Partial updates outperform global updates on row-oriented tables because fewer columns are rewritten. On column-oriented and row-column hybrid tables, global updates may match or exceed partial update throughput.
Point query latency is similar between row-oriented and row-column hybrid tables, typically under 10 ms for 20-column tables.
Asynchronous point queries achieve higher QPS than synchronous queries, but at slightly higher latency.

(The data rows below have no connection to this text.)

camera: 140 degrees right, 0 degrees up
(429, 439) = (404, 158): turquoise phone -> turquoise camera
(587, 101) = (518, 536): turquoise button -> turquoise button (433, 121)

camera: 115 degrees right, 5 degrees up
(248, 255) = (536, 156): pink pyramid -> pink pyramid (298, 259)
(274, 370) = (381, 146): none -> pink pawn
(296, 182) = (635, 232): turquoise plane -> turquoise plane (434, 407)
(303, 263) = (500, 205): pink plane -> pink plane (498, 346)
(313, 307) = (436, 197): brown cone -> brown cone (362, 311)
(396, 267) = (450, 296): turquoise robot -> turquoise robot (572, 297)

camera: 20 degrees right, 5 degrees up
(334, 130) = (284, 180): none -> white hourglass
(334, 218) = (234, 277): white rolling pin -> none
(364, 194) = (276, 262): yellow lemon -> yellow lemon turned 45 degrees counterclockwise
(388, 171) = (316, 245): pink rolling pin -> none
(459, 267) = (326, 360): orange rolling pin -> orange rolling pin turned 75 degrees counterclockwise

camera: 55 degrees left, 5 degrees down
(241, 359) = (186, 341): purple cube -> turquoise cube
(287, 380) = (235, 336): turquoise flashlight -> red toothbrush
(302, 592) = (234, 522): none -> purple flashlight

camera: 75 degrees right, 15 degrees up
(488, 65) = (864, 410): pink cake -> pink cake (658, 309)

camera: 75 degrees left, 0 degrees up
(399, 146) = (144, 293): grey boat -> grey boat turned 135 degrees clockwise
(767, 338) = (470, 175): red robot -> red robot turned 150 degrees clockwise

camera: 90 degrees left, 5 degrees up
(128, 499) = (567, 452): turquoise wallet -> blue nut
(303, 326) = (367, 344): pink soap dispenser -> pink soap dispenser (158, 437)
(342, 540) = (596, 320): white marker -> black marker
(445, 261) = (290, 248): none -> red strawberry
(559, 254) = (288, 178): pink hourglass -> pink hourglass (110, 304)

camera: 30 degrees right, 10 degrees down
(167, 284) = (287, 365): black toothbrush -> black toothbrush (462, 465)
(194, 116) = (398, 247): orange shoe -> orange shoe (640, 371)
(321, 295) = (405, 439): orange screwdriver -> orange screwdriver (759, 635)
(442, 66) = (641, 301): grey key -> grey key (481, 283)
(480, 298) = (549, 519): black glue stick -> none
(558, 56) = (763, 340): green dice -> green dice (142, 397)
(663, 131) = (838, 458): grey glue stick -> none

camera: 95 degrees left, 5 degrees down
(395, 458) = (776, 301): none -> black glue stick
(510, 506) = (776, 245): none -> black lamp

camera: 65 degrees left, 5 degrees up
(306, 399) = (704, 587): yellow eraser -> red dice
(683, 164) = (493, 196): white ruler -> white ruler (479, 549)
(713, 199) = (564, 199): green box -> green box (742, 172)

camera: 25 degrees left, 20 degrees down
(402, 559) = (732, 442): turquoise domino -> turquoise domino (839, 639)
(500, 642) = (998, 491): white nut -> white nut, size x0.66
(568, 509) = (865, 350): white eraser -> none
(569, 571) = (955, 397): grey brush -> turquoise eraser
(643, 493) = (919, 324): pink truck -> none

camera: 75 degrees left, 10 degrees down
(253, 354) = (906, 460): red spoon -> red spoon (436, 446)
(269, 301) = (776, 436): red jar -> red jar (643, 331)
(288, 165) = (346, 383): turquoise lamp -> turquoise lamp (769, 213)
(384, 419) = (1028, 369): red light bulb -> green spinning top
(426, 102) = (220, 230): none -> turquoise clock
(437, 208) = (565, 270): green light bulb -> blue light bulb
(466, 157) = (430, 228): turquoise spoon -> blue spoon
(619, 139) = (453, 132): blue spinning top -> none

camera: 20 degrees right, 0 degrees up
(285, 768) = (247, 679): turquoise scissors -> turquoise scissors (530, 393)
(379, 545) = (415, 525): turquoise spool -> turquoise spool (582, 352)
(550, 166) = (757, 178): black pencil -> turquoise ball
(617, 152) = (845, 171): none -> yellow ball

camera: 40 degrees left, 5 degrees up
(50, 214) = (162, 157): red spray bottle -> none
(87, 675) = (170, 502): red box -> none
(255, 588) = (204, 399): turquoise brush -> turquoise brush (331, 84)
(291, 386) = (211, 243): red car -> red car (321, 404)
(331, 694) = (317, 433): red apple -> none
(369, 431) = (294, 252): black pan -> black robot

Write and update throughput decreases as column count increases -- a 100-column row-oriented table achieves roughly 28% of the write QPS of a 20-column table. Point query throughput is less affected, retaining 50-60% of QPS at 100 columns compared to 20 columns.
Troubleshooting
ECS client becomes the bottleneck
Symptom: QPS plateaus despite low CPU utilization on the Hologres instance.
Cause: The ECS instance running the test tool has reached its CPU or network bandwidth limit.
Solution: Monitor ECS CPU and network metrics during the test. If either is saturated, upgrade to a larger ECS instance type or reduce threadSize.
Lower-than-expected QPS
Symptom: QPS is significantly lower than the benchmark results listed above.
Possible causes and solutions:
Insufficient concurrency -- If Hologres CPU utilization is low, increase
threadSize(for writes and updates) orreadThreadSize(for point queries).Instance has been upgraded or downgraded -- Performance characteristics differ between fresh and resized instances. Create a new instance for benchmarking.
Network latency -- Confirm that the ECS instance and the Hologres instance are in the same VPC and zone.
Data skew -- If using custom data, uneven distribution key values can concentrate load on a subset of shards.
Connection errors
Symptom: The test tool fails with connection-related exceptions.
Solution: Verify the JDBC connection string, AccessKey ID, and AccessKey secret. Confirm that the Hologres instance allows connections from the ECS instance's VPC.